The SG said the SADC PF was thus committed to the “economic, efficient and effective” management of all funds including support from donors and other development partners.

She added: “It is imperative that the National Assembly put in place such safeguards, prudential systems and precautionary measures as appropriate to prevent corruption and fraud when the Forum disburses funds obtained from the Swedish grant to implement activities under the SRHR, HIV and Aids Governance Project.”

She suggested that the accounting departments of implementing national parliaments scrutinise  the conclusion of all transactions; archive all receipts and documentary evidence; keep  separate files for the financial transactions relating to the Project; ensure that the Office of the Clerk/Secretary General is regularly updated on the status of funds disbursed by the Forum; return all unused funds to the Forum; and readily  make available any financial details and documents relating to expenditures incurred under the Project upon request.

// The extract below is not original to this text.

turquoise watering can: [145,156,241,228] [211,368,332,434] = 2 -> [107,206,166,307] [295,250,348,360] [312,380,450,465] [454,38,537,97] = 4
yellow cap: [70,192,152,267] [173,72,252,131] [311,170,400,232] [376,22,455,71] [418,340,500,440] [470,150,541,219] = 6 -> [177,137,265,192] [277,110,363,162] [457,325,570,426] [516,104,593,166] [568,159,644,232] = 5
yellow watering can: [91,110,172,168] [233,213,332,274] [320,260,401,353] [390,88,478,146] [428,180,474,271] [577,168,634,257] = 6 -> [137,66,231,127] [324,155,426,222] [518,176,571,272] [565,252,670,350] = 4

Sekgoma explained that the Forum’s accounts were subject to internal control, and to the external audits.

“One of the aspects scrutinised will include the Management of the SRHR, HIV and Aids Governance Project in accordance with the Project agreement with SIDA and the Project Implementation Agreement with the Parliament of Mozambique. The Forum may be required to stop sending funds to Mozambique if corruption or fraud is uncovered,” she said.

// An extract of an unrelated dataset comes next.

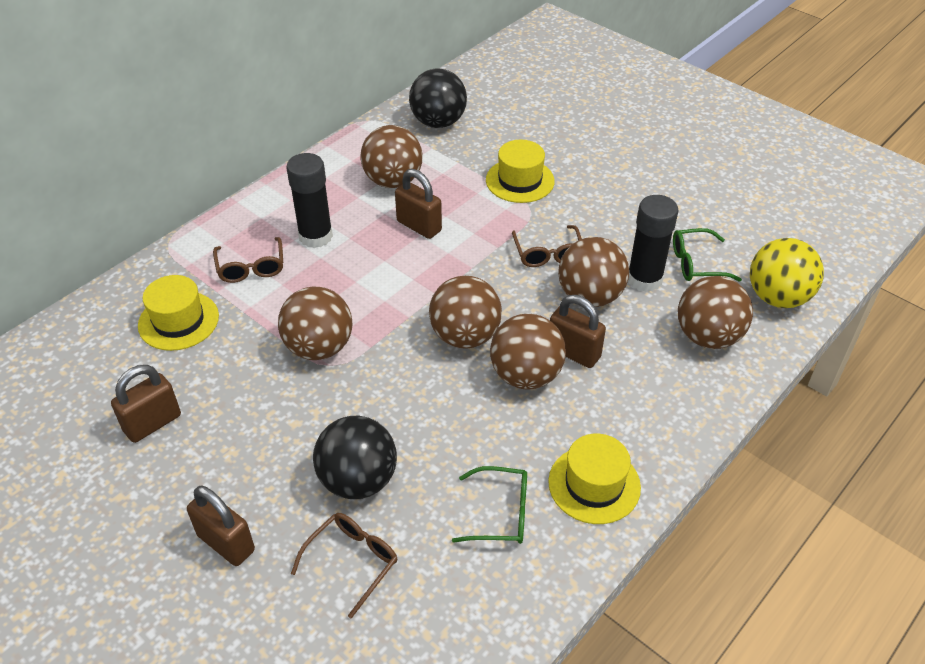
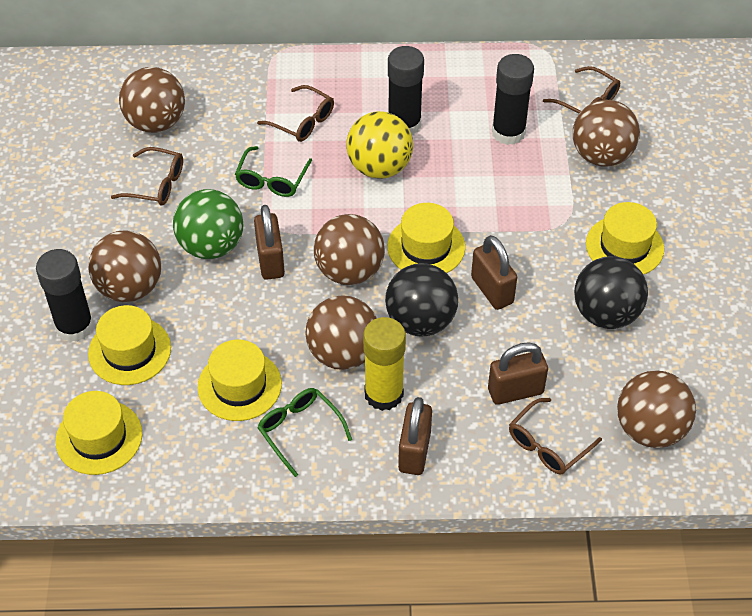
black glue stick: [286,153,333,248] [628,195,678,292] = 2 -> [36,249,94,342] [388,46,424,135] [492,54,534,145] = 3
brown glasses: [213,237,283,283] [291,513,397,619] [512,225,582,267] = 3 -> [111,147,183,206] [257,85,334,142] [509,398,602,475] [543,66,620,113] = 4
green ball: none = 0 -> [173,189,243,259] = 1
yellow glue stick: none = 0 -> [363,317,406,411] = 1
yellow hat: [138,275,219,351] [486,140,555,203] [548,434,641,524] = 3 -> [56,391,142,475] [88,305,171,385] [197,340,282,421] [387,203,465,273] [586,202,664,275] = 5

SIDA has made combating corruption – a key obstacle to development – a top priority in its work. SIDA defines corruption as the abuse of trust, power or position for improper gain.

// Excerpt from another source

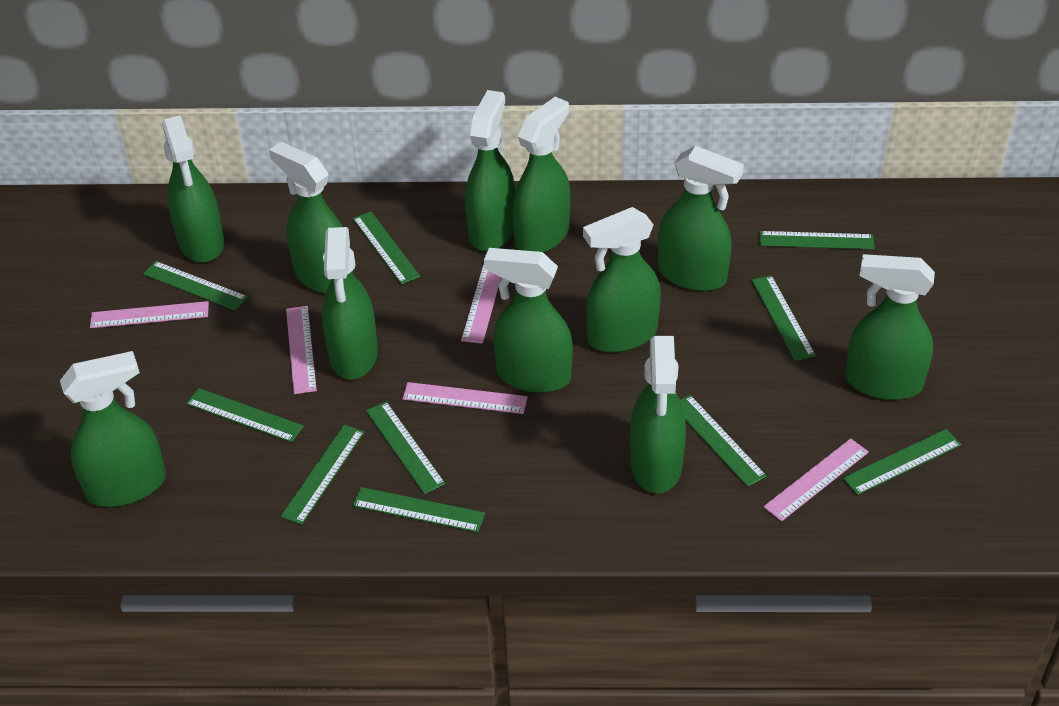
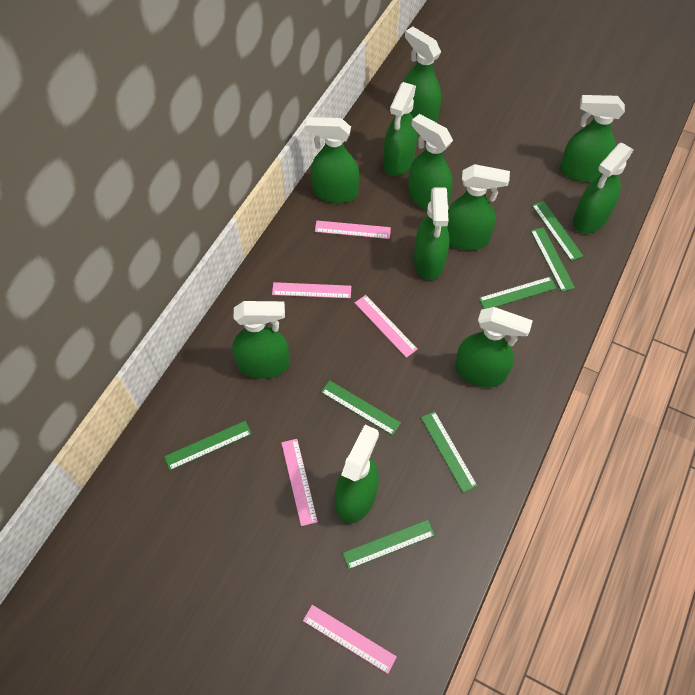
green ruler: [143,261,248,311] [186,388,304,442] [281,425,364,525] [353,212,420,284] [353,487,485,532] [366,401,445,494] [680,395,767,487] [752,275,816,361] [760,231,875,249] [843,429,961,495] = 10 -> [164,421,252,470] [321,380,401,435] [342,520,435,569] [421,411,477,493] [479,277,557,309] [531,227,575,292] [532,201,583,261] = 7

Yapoka Nyirenda Mungandi, the director of Finance & Corporate Services at SADC PF, accompanied Sekgoma and participated in meetings with staff and members of Parliament to ensure that the Project is not only fully understood but also institutionalised across all sections of parliament. The latter is necessary to ensure that Parliamentarians embrace and support the Project so that it has the envisaged impact.

Mungandi revealed that Mozambique was set to receive about 3,6 million Rands over the three-year Project scheduled to end in 2026. She said the overall budget of the Project across the SADC region was about US $5 million.

The third phase of the Project will build on the successes of the first and second phases while broadly focusing on thematic areas of SRHR commodity security; gender equality and Sexual Gender-Based Violence (SGBV); Sexual Orientation and Gender Identity (SOGI); early and unintended pregnancies and safe abortion; Comprehensive Sexuality Education (CSE); and Key Populations, among others.

At national level, the Project seeks the advancement of SRHR within the context of promoting democracy through SRHR implementation; gender equality and parity in addressing climate change and use of renewable energy sources, while amplifying the voices of women and girl children in decision-making processes to protect the environment and to recover from environmental disasters; building the capacity of national Parliaments to address SRHR using evidence; and promoting the domestication of Model Laws and other initiatives.

With the Implementation Agreement signed, it is all systems go in Mozambique and expectations are running high. Sekgoma said the signing “demonstrates the leadership and commitment” of the Parliament of Mozambique on SRHR-related issues.

She said: “It shows the commitment of the SG in ensuring that the capacity of staff of parliament is built and that MPs have the knowledge of what is happening nationally, regionally and globally on SRHR, HIV and Aids Governance. This is a good day for parliamentary democracy, for accountability, for SDGs and for Mozambique. This will affect our laws and budgets. Our MPs will be actively engaged.”

Nampete said: “This agreement exhorts us to ensure that the SRHR of our people are promoted and that we ensure that children do not die young while the health of women, girls and children is safeguarded. This Project is a continuation. It will add value to our country which, like all developing countries, faces scarcity of resources. As parliament we are committed to delivering according to expectations.”

The SADC PF, which brings together 15 SADC member States and approximately 3700 members of Parliament, is implementing the project, which is open to all 15 SADC countries with funding from Sweden.